What is debt consolidation? How and when to consolidate debt?
3 min read
Debt consolidation comes in a few shapes and sizes. Banks, debt counsellors and credit providers advertise debt consolidation as a solution to people with too much debt. Consumers that have many loans look to consolidate their debt to make the instalments less and easier to manage. Let’s explore the different types of consolidation products in the South African market.
Debt Consolidation Loans
A debt consolidation loan is a large loan that is used to pay off most or all other debts. The loan usually has a longer term, which subsequently reduces the instalment amount. Consolidation loans are granted by most big banks and other larger credit providers such as Old Mutual and Direct Axis. There is a common misconception that a consolidation loan is a debt management solution. It is actually just another loan and often, the consumers get to determine what to do with it. This is one of the downfalls.
The credit providers will ask you for settlement letters for all your smaller debts, but they do not facilitate the settling of those debts. It is for this reason that it is extremely difficult to get one of these loans if you already have a lot of debt. The credit providers will do an affordability assessment and use your current income, expenses and debts in order to determine if you qualify. In most instances, consumers that require these loans already have a large amount of debt and not much affordability, hence they don’t qualify.
A consolidation loan, if used properly, is a great way to manage your debt and keep track of your finances. Instead of paying 8 or 9 different loans and credit cards, you only pay one amount. Usually this one amount is much more affordable and will be over a longer period of 36-60 months. They do, however, carry large interest rates due to the riskiness of such a loan.
- You need to have affordability
- May not be over-indebted
- Cannot be in too many months arrears on accounts
- Your credit score has to be relatively high
Debt counselling works similarly to a consolidation loan in that the consumer will be left with only one payment to make each month that is more affordable. The term will be stretched over a longer period to squeeze the monthly payment down. One main difference is that with debt counselling, the debts are not settled with only one loan remaining. The debt counsellor will negotiate new, better terms on all credit agreements. Usually the terms are lengthened and the interest rates are reduced in line with your affordability.
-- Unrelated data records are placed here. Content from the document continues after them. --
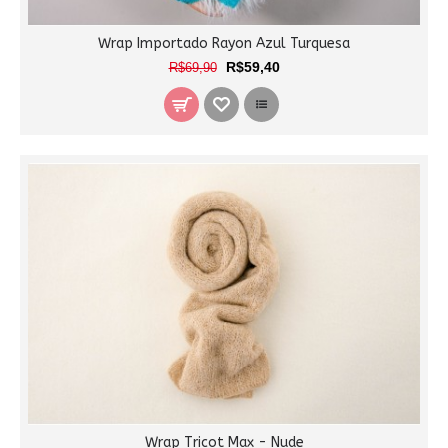
Wrap Importado Rayon Azul Turquesa
R$59,40
R$69,90
Wrap Tricot Max - Nude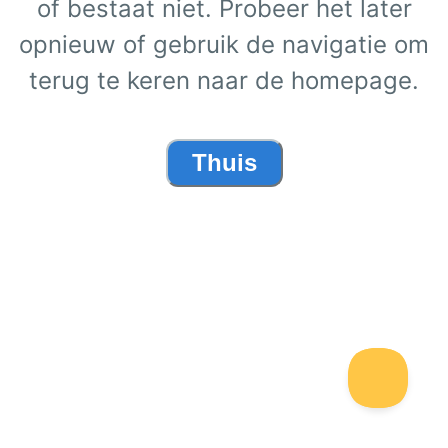
of bestaat niet. Probeer het later
opnieuw of gebruik de navigatie om
terug te keren naar de homepage.
Thuis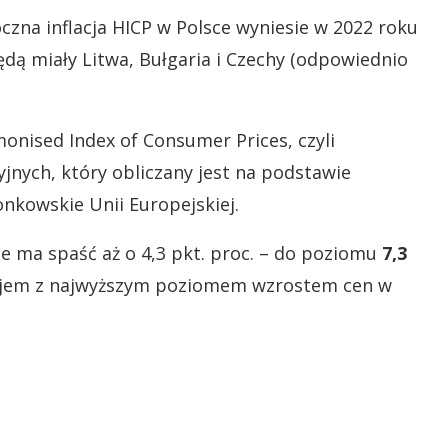
zna inflacja HICP w Polsce wyniesie w 2022 roku
będą miały Litwa, Bułgaria i Czechy (odpowiednio
monised Index of Consumer Prices, czyli
ych, który obliczany jest na podstawie
onkowskie Unii Europejskiej.
ce ma spaść aż o 4,3 pkt. proc. – do poziomu
7,3
ajem z najwyższym poziomem wzrostem cen w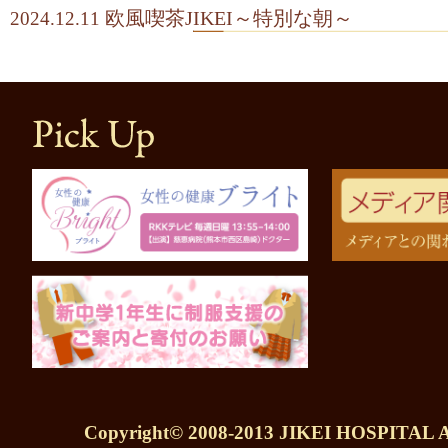
欧風喫茶JIKEI～特別な朝～
2024.12.11
Copyright© 2008-2013 JIKEI HOSPITAL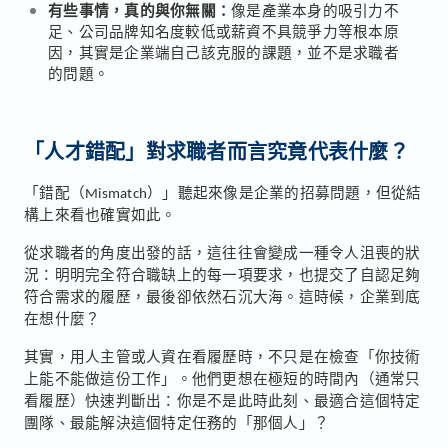
有些事情，真的與你無關：
像是產業本身的吸引力不
足、公司品牌知名度較低或薪資不具競爭力等根本原
因，其實是企業端自己該克服的課題，並不是求職者
的問題。
「人才錯配」對求職者而言究竟代表什麼？
「錯配（Mismatch）」聽起來像是企業的招募問題，但從結
構上來看也確實如此。
從求職者的角度出發的話，這往往會變成一種令人沮喪的狀
況：明明完全符合職缺上的每一項要求，也提交了自認足夠
符合需求的履歷，最後卻依然石沉大海。這時候，企業到底
在想什麼？
其實，用人主管或人資在看履歷時，不只是在檢查「你技術
上能不能做這份工作」。他們更想在極短的時間內（通常只
看履歷）快速判斷出：你是不是此時此刻、最適合這個特定
團隊、最能解決這個特定任務的「那個人」？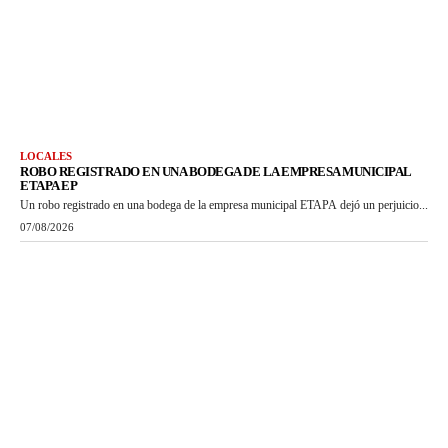
LOCALES
ROBO REGISTRADO EN UNA BODEGA DE LA EMPRESA MUNICIPAL
ETAPA EP
Un robo registrado en una bodega de la empresa municipal ETAPA dejó un perjuicio...
07/08/2026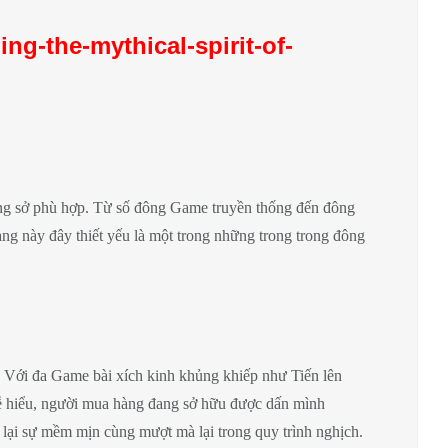
ng-the-mythical-spirit-of-
đông sở phù hợp. Từ số đông Game truyền thống đến đông
g này đây thiết yếu là một trong những trong trong đông
a. Với đa Game bài xích kinh khủng khiếp như Tiến lên
 hiểu, người mua hàng đang sở hữu được dấn mình
 lại sự mềm mịn cùng mượt mà lại trong quy trình nghịch.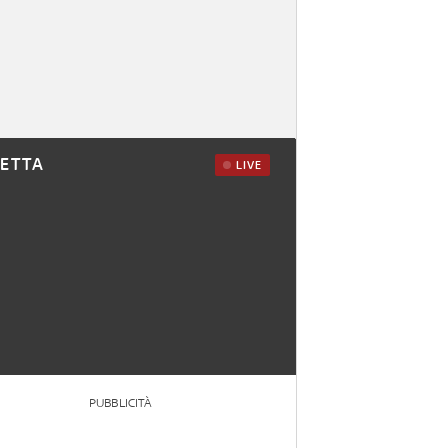
RETTA
LIVE
PUBBLICITÀ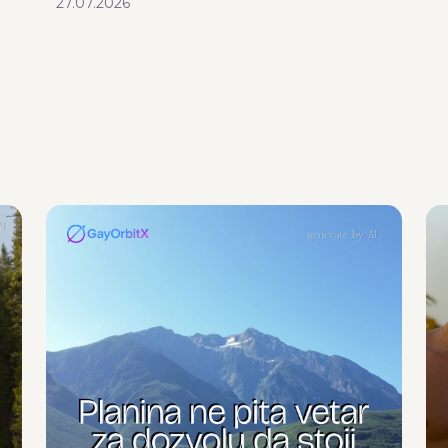
27.07.2026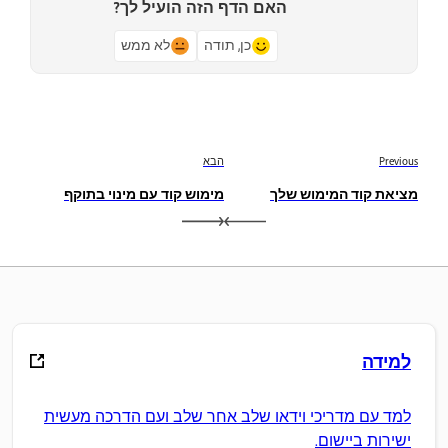
האם הדף הזה הועיל לך?
כן, תודה
לא ממש
Previous
הבא
מציאת קוד המימוש שלך
מימוש קוד עם מינוי בתוקף
למידה
למד עם מדריכי וידאו שלב אחר שלב ועם הדרכה מעשית
ישירות ביישום.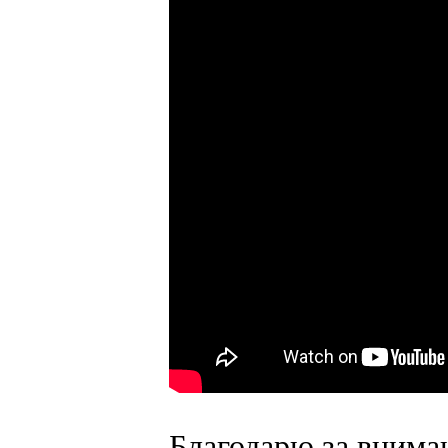
Благодарю за внима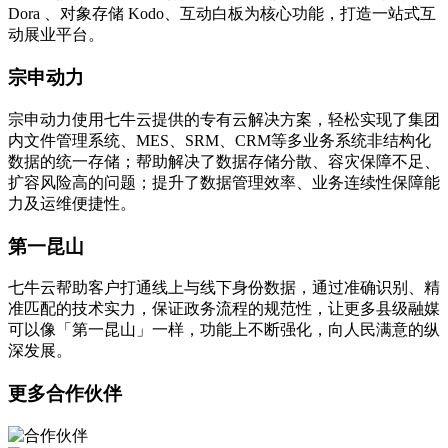
Dora 、对象存储 Kodo、互动白板为核心功能，打造一站式互
动展业平台。
宗申动力
宗申动力使用七牛云提供的专有云解决方案，轻松实现了集团
内文件管理系统、MES、SRM、CRM等多业务系统非结构化
数据的统一存储；帮助解决了数据存储分散、容灾保障不足、
扩容风险高的问题；提升了数据管理效率、业务连续性保障能
力及运维便捷性。
第一昆山
七牛云帮助客户打通线上与线下身份数据，通过准确识别、精
准匹配的技术实力，保证政务流程的规范性，让更多县级融媒
可以像「第一昆山」一样，功能上不断强化，向人民满意的纵
深发展。
更多合作伙伴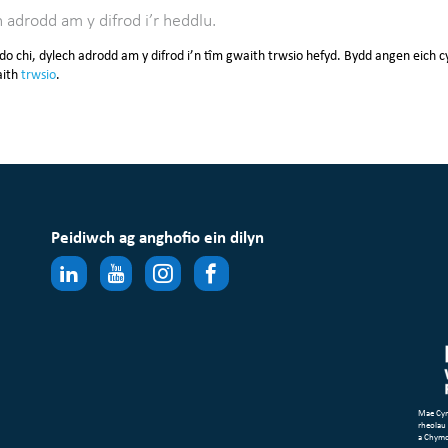
adrodd am y difrod i’r heddlu.
ddo chi, dylech adrodd am y difrod i’n tîm gwaith trwsio hefyd. Bydd angen eich 
aith
trwsio
.
Peidiwch ag anghofio ein dilyn
Mae Cym
rheolau
a Chym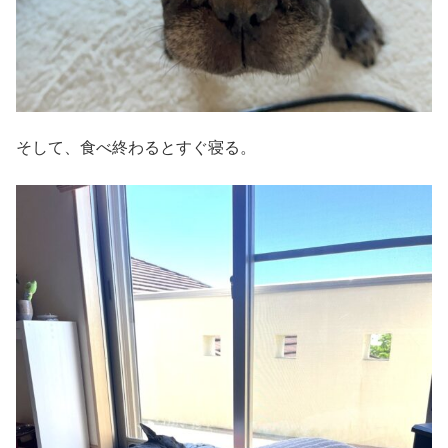
そして、食べ終わるとすぐ寝る。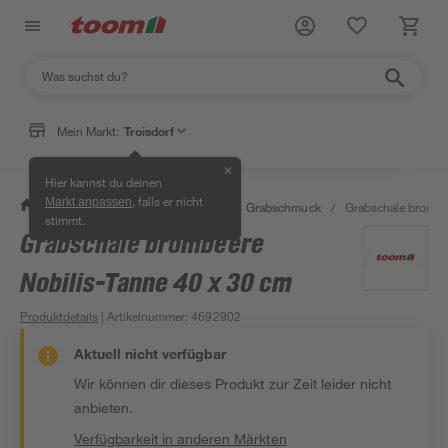
Mein Markt:
Troisdorf
✕
Hier kannst du deinen
, falls er nicht
Markt anpassen
/
Garten & Freizeit
/
Pflanzen
/
Grabschmuck
/
Grabschale brombe
stimmt.
Grabschale brombeere
Nobilis-Tanne 40 x 30 cm
Produktdetails
| Artikelnummer
:
4692902
Aktuell nicht verfügbar
Wir können dir dieses Produkt zur Zeit leider nicht
anbieten.
Verfügbarkeit in anderen Märkten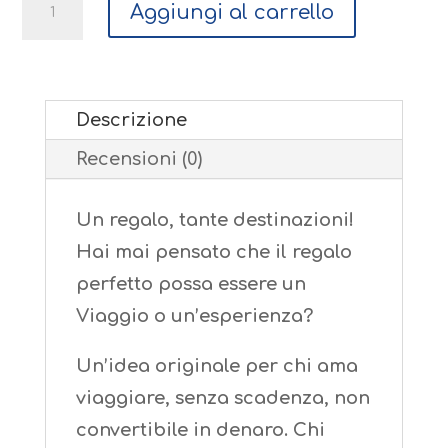
Voucher
Aggiungi al carrello
regalo
€.
349,00
Descrizione
quantità
Recensioni (0)
Un regalo, tante destinazioni!
Hai mai pensato che il regalo
perfetto possa essere un
Viaggio o un’esperienza?
Un’idea originale per chi ama
viaggiare, senza scadenza, non
convertibile in denaro. Chi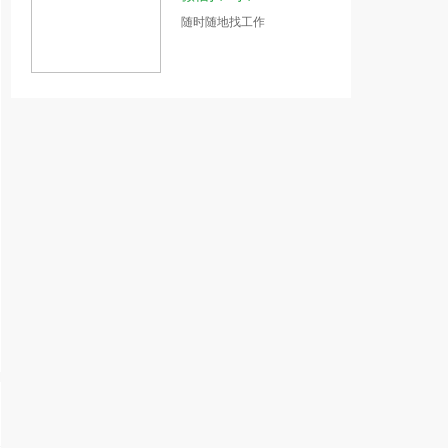
随时随地找工作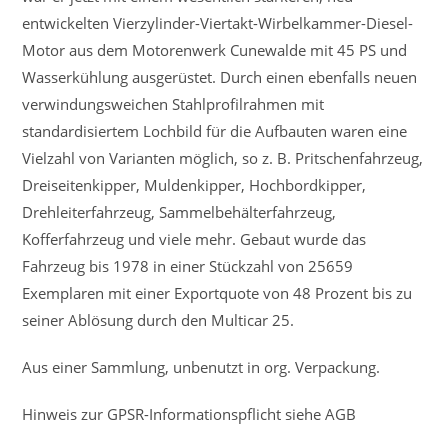
entwickelten Vierzylinder-Viertakt-Wirbelkammer-Diesel-
Motor aus dem Motorenwerk Cunewalde mit 45 PS und
Wasserkühlung ausgerüstet. Durch einen ebenfalls neuen
verwindungsweichen Stahlprofilrahmen mit
standardisiertem Lochbild für die Aufbauten waren eine
Vielzahl von Varianten möglich, so z. B. Pritschenfahrzeug,
Dreiseitenkipper, Muldenkipper, Hochbordkipper,
Drehleiterfahrzeug, Sammelbehälterfahrzeug,
Kofferfahrzeug und viele mehr. Gebaut wurde das
Fahrzeug bis 1978 in einer Stückzahl von 25659
Exemplaren mit einer Exportquote von 48 Prozent bis zu
seiner Ablösung durch den Multicar 25.
Aus einer Sammlung, unbenutzt in org. Verpackung.
Hinweis zur GPSR-Informationspflicht siehe AGB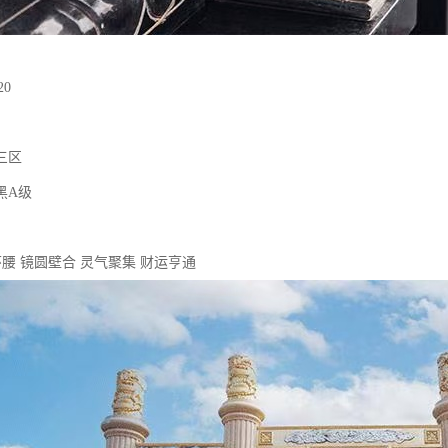
20
三区
黑A级
环腰 镜圆壁合 灵气聚集 财运亨通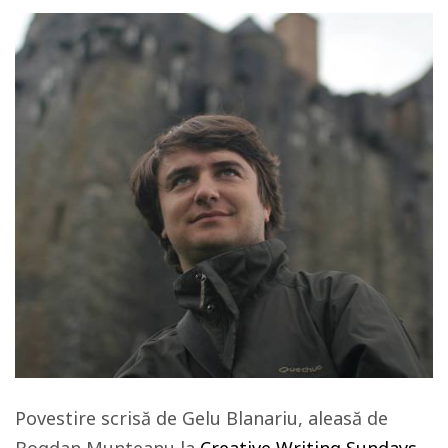
Povestire scrisă de Gelu Blanariu, aleasă de
Bogdan Munteanu la
Creative Writing Sundays
,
The monthly instalments are consolidated, instead of consolidating the outstanding balances. The consumer pays one amount per month which will be distributed to the creditors based on the new negotiated instalments. This makes it much easier for the consumer to manage their debt and budget properly. Debt counselling is a formal debt management solution which was introduced in the National Credit Act in 2007 and is regulated by the National Credit Regulator (NCR).
Whilst under debt counselling, the consumer will not be able to take out any new debt. It is a rehabilitation process and therefore tries to teach the consumer to live within their means and not rely on credit. This is now possible as monthly debt repayments have been reduced and are now in line with their budget and affordability.
- You must be over-indebted (as determined by the debt counsellor)
- Any credit score
- Can be in arrears/legal action
How Do I Go About Consolidating My Debt?
Speak to one of the big banks or larger credit providers to see if you qualify for a consolidation loan. If not, approach a debt counsellor for help. A debt counsellor will do a financial assessment and see how they can assist you with your debt. Perhaps you need some budgeting advice and other money-saving tips, however, debt counselling may be the best option for you if you have lots of debt and rely on debt every month to get by. If you are still confused, you’ll be able to find lots of information on both debt consolidation processes.